(Dataset entries)
◆ ◆ ◆ ◆

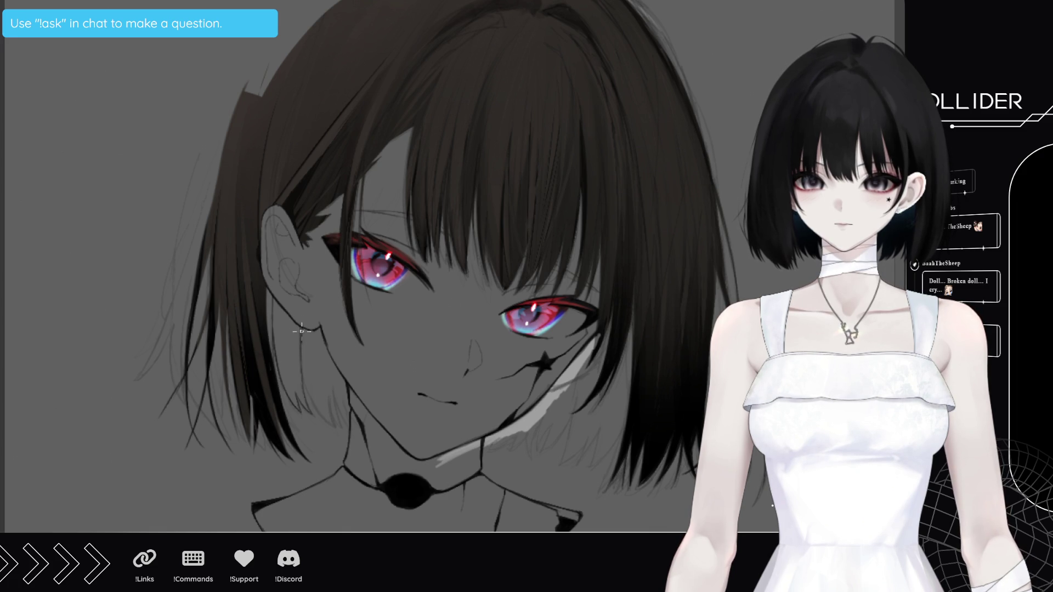
Draw a short dark stroke beside the ear on the left of the face
{"action": "left_click_drag", "start_coordinate": [300, 353], "coordinate": [307, 390]}
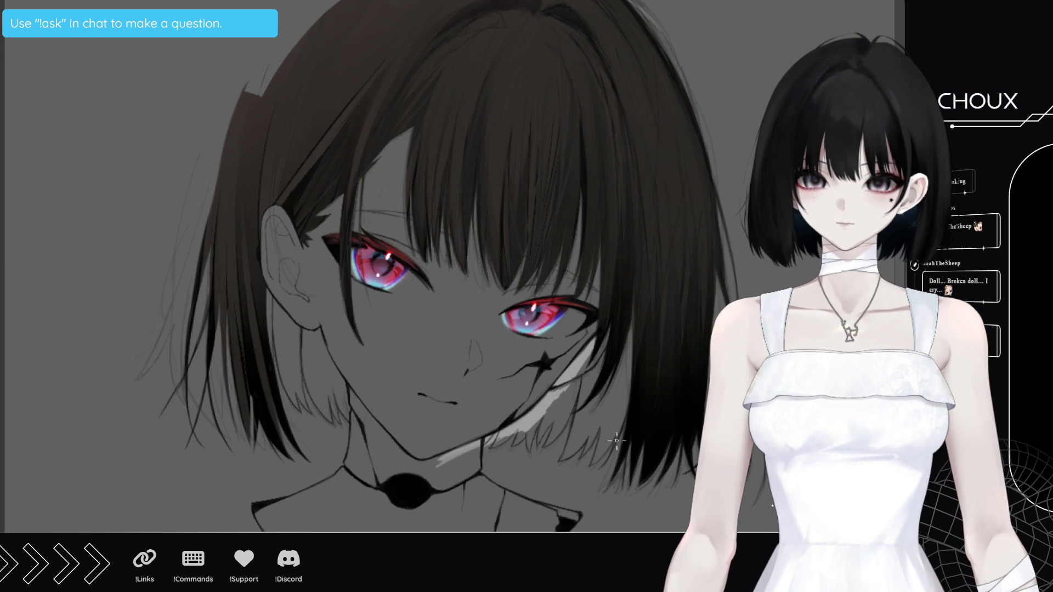
Zoom out and compare the drawing with and without the light jaw and neck stroke
{"action": "key", "text": "ctrl+0"}
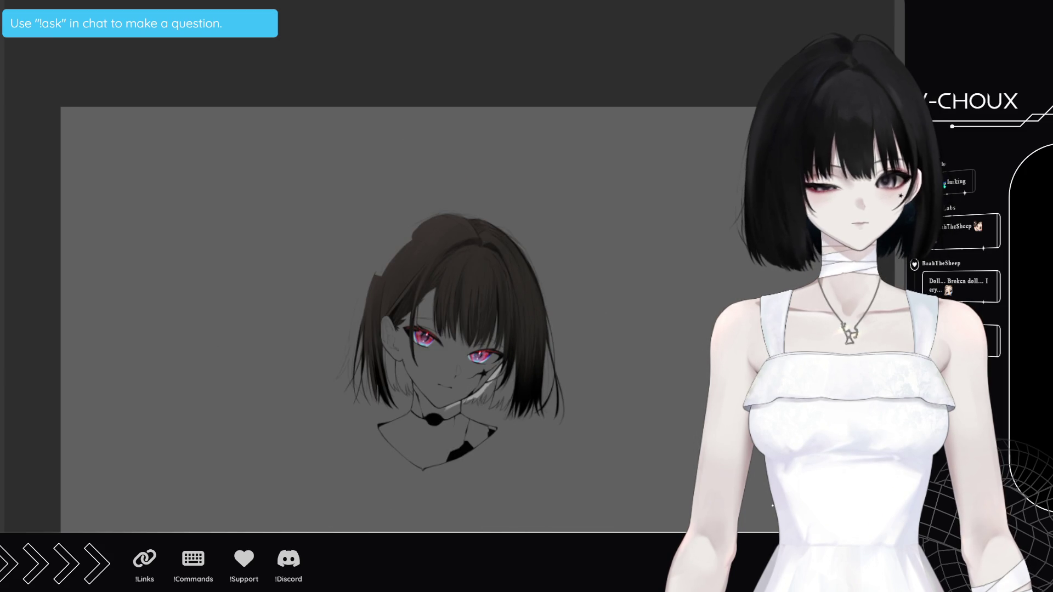
{"action": "key", "text": "ctrl+z"}
{"action": "key", "text": "ctrl+y"}
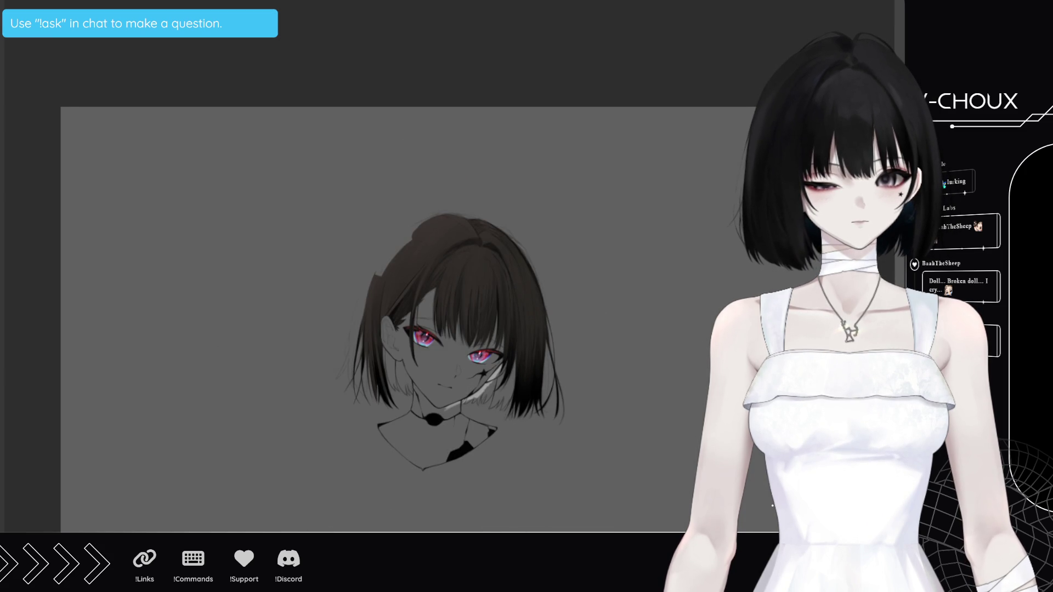
{"action": "key", "text": "ctrl+y"}
{"action": "key", "text": "ctrl+z"}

◆ ◆ ◆ ◆

▶ [Problem to work on]: What is needed is a verbatim copy of every entry, with the pictures omitted.

▶ [Result]:
Draw a short dark stroke beside the ear on the left of the face
{"action": "left_click_drag", "start_coordinate": [300, 353], "coordinate": [307, 390]}
Zoom out and compare the drawing with and without the light jaw and neck stroke
{"action": "key", "text": "ctrl+0"}
{"action": "key", "text": "ctrl+z"}
{"action": "key", "text": "ctrl+y"}
{"action": "key", "text": "ctrl+y"}
{"action": "key", "text": "ctrl+z"}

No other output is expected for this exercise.